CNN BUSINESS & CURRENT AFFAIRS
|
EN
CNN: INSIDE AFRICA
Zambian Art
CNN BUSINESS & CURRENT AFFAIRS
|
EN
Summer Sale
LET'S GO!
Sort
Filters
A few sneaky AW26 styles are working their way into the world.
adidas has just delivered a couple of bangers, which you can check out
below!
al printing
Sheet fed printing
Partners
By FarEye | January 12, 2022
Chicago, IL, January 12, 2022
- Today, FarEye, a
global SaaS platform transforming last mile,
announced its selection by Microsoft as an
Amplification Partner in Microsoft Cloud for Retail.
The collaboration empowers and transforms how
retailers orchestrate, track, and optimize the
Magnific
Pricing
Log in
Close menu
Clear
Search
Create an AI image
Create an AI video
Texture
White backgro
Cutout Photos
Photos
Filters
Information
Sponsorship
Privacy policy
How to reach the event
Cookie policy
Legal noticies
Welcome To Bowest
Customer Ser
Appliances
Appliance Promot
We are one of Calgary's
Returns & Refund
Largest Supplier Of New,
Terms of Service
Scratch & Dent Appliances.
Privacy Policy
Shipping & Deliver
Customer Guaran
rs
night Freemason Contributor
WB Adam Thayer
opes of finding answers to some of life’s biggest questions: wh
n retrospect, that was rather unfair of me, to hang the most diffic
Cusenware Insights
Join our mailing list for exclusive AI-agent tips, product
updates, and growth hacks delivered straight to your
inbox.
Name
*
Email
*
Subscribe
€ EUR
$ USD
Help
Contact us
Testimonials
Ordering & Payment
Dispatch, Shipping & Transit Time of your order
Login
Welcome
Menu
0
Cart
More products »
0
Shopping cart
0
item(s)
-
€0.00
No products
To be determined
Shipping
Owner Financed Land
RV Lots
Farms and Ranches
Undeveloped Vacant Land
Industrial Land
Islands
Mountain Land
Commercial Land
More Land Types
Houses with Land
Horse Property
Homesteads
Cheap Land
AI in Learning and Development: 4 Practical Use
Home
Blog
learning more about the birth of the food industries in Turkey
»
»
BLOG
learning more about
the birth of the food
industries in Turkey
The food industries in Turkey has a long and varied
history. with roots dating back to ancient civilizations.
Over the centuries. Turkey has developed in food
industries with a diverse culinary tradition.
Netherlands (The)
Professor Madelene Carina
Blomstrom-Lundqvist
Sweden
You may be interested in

----------------------------------------

▶ **WORK INSTRUCTIONS**: Can you output every line of the records above, keeping each one character for character the same and in the same order?

▶ **OUTPUT**:
CNN BUSINESS & CURRENT AFFAIRS
|
EN
CNN: INSIDE AFRICA
Zambian Art
CNN BUSINESS & CURRENT AFFAIRS
|
EN
Summer Sale
LET'S GO!
Sort
Filters
A few sneaky AW26 styles are working their way into the world.
adidas has just delivered a couple of bangers, which you can check out
below!
al printing
Sheet fed printing
Partners
By FarEye | January 12, 2022
Chicago, IL, January 12, 2022
- Today, FarEye, a
global SaaS platform transforming last mile,
announced its selection by Microsoft as an
Amplification Partner in Microsoft Cloud for Retail.
The collaboration empowers and transforms how
retailers orchestrate, track, and optimize the
Magnific
Pricing
Log in
Close menu
Clear
Search
Create an AI image
Create an AI video
Texture
White backgro
Cutout Photos
Photos
Filters
Information
Sponsorship
Privacy policy
How to reach the event
Cookie policy
Legal noticies
Welcome To Bowest
Customer Ser
Appliances
Appliance Promot
We are one of Calgary's
Returns & Refund
Largest Supplier Of New,
Terms of Service
Scratch & Dent Appliances.
Privacy Policy
Shipping & Deliver
Customer Guaran
rs
night Freemason Contributor
WB Adam Thayer
opes of finding answers to some of life’s biggest questions: wh
n retrospect, that was rather unfair of me, to hang the most diffic
Cusenware Insights
Join our mailing list for exclusive AI-agent tips, product
updates, and growth hacks delivered straight to your
inbox.
Name
*
Email
*
Subscribe
€ EUR
$ USD
Help
Contact us
Testimonials
Ordering & Payment
Dispatch, Shipping & Transit Time of your order
Login
Welcome
Menu
0
Cart
More products »
0
Shopping cart
0
item(s)
-
€0.00
No products
To be determined
Shipping
Owner Financed Land
RV Lots
Farms and Ranches
Undeveloped Vacant Land
Industrial Land
Islands
Mountain Land
Commercial Land
More Land Types
Houses with Land
Horse Property
Homesteads
Cheap Land
AI in Learning and Development: 4 Practical Use
Home
Blog
learning more about the birth of the food industries in Turkey
»
»
BLOG
learning more about
the birth of the food
industries in Turkey
The food industries in Turkey has a long and varied
history. with roots dating back to ancient civilizations.
Over the centuries. Turkey has developed in food
industries with a diverse culinary tradition.
Netherlands (The)
Professor Madelene Carina
Blomstrom-Lundqvist
Sweden
You may be interested in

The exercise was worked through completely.